For what it's worth, the paper's overall claim is, in some sense, impossible. You can think of attention as being a sort of vector database, and this gets more accurate the sharper you make the exponential. If you replace softmax with actual max, a query locates the key that is the closest match to the query and returns the associated value. This operation is a plain linear search, it's possible (in principle anyway) to do lots of queries and recover the entire contents of the database, and I think that any paper claiming to do it faster than linear time should explain how it's compressing the data and where the loss is.

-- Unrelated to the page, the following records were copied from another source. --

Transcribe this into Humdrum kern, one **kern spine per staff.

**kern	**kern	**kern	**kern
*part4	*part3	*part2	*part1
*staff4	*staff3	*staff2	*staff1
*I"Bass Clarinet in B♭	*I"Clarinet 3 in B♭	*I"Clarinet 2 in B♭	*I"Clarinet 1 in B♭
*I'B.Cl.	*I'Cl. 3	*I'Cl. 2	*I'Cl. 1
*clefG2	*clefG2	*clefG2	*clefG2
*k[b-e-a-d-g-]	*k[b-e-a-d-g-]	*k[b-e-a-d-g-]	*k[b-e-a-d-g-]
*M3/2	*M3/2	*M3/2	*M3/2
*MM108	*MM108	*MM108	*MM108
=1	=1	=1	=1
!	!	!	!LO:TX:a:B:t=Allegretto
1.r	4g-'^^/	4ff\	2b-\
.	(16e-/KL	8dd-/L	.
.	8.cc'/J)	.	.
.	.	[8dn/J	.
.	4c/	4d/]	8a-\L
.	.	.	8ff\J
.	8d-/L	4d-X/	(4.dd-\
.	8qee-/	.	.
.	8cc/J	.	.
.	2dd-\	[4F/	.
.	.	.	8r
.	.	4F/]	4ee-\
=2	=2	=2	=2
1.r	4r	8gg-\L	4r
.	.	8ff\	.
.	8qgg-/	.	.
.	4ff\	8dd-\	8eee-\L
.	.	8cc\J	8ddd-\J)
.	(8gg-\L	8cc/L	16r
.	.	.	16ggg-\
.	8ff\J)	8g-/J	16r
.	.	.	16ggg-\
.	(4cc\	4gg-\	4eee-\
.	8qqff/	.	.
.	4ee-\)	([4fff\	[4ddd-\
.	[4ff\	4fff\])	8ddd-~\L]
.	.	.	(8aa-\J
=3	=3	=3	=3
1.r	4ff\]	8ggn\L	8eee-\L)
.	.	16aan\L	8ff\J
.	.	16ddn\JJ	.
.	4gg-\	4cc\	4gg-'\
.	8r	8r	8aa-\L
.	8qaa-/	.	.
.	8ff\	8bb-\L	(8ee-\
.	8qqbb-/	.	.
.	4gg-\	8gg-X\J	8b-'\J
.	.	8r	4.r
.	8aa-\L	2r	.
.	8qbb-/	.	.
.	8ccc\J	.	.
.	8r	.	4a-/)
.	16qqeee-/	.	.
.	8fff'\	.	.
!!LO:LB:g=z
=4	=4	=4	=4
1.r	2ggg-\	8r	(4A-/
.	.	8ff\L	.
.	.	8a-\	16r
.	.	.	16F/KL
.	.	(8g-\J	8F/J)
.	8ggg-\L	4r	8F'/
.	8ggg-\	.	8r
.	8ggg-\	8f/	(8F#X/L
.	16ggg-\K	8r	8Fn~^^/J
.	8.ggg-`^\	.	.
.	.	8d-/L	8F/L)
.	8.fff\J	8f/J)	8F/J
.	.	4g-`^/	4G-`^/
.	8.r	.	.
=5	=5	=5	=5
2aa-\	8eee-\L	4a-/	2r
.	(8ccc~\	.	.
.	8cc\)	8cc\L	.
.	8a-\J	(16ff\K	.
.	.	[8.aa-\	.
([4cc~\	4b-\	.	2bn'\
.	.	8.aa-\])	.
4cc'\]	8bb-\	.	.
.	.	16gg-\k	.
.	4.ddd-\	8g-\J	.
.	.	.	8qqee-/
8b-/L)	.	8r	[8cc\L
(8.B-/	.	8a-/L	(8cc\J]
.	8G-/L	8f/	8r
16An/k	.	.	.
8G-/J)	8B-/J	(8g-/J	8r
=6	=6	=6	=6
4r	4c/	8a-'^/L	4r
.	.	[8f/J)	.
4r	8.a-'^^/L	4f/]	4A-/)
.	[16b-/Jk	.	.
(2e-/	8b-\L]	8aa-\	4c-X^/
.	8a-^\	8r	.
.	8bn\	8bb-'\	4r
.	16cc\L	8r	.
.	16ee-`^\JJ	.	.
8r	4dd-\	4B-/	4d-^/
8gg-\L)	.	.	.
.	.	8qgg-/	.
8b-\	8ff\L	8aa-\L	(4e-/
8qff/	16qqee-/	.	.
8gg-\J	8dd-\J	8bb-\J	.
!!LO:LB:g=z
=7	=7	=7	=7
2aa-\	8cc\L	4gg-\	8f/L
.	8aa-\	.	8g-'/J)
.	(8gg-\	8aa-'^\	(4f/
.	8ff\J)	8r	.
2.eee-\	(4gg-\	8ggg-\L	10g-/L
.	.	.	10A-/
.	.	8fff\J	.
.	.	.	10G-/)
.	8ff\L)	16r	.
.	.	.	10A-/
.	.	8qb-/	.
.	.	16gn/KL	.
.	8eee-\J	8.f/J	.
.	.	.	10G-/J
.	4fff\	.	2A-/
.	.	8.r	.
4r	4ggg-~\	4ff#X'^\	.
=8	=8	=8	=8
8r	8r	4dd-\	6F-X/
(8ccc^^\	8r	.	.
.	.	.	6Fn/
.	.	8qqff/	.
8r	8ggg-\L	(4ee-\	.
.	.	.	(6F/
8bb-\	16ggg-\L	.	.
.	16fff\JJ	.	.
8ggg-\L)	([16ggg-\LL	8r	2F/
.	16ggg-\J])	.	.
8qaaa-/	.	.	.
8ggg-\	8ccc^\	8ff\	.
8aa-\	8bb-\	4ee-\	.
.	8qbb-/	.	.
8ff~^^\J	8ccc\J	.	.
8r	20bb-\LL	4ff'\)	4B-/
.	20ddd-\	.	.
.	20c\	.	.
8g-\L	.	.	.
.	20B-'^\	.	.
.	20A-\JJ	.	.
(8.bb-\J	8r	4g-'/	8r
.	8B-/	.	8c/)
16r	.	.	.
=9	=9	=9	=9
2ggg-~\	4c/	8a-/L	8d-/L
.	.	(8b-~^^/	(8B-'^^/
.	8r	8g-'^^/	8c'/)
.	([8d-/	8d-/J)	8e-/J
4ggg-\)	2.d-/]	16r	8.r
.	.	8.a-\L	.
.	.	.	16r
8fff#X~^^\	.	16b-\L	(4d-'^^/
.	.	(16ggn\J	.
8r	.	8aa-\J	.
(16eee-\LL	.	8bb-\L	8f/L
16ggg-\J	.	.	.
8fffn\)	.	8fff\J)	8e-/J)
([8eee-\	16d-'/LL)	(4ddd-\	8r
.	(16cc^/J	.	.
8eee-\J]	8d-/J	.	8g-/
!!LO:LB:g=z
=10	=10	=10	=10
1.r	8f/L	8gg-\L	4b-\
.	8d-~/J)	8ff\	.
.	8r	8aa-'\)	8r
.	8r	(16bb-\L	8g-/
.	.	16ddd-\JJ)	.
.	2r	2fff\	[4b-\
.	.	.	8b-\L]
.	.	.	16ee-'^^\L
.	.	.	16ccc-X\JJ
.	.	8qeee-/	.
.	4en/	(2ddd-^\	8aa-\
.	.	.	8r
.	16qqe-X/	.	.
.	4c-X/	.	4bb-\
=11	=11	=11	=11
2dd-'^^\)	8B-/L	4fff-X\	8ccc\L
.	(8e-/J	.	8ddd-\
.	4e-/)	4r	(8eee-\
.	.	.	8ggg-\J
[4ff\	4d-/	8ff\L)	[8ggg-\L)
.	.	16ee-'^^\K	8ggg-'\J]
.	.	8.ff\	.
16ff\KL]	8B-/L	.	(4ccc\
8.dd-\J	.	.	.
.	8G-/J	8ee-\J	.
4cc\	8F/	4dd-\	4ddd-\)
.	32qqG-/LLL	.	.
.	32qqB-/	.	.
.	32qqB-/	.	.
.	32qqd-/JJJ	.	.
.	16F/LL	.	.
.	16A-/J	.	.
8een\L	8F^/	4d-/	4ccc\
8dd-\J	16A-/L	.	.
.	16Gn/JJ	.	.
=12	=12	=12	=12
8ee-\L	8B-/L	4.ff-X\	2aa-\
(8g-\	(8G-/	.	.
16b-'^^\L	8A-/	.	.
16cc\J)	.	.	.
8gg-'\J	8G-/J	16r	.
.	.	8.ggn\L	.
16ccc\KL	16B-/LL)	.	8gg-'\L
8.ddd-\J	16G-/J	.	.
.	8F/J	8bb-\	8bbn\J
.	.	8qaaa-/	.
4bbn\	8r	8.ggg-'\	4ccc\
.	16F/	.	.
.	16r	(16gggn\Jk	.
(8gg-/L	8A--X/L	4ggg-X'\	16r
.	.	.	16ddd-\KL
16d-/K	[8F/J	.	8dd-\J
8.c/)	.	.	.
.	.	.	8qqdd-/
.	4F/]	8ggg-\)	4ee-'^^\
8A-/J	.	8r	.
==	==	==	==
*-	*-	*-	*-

In language model terms, imagine an prompt like so:
1: [string 1]
2: [string 2]
3: [string 3]
...
n: [string n]
Tell me the string associated with the number k.
Let's say you consider the 3 most-recent tokens. The first insight is that you can use a Taylor approximation: At token position 3 you compute A_3 = ((q1, q2, q3) . (k1, k2, k3))^1, B_3 = ((q1, q2, q3) . (k1, k2, k3)^2, C_3 = ((q1, q2, q3) . (k1, k2, k3))^3, etc. [1] [2]
The second insight is that you can compute e.g. B_{i+1} incrementally from B_i, with much fewer FLOPS than computing B_{i+1} from scratch. [3]
[1] I'd buy that it's empirically "good enough" that you don't need to go beyond D_3 (fourth degree polynomial).
[2] I'd also buy that it's empirically "good enough" to assume the inputs aren't extreme enough for E_3, F_3 etc. to matter. I agree with other posters that radius of convergence worries aren't addressed. I find it plausible that these issues don't sink the paper. I'd not be surprised to learn that either it doesn't matter in practice, or workarounds can be implemented without much performance impact.
[3] The author's choice to bury this insight in an appendix rather than putting it front and center is a baffling pedagogical choice but it's a small issue in the grand scheme of things. Perhaps that second insight is prior work (possibly by others) that experts in the latest LLM linear algebra could reasonably be expected to be familiar with, but is included as an appendix because it's not universally known in e.g. HN comment sections?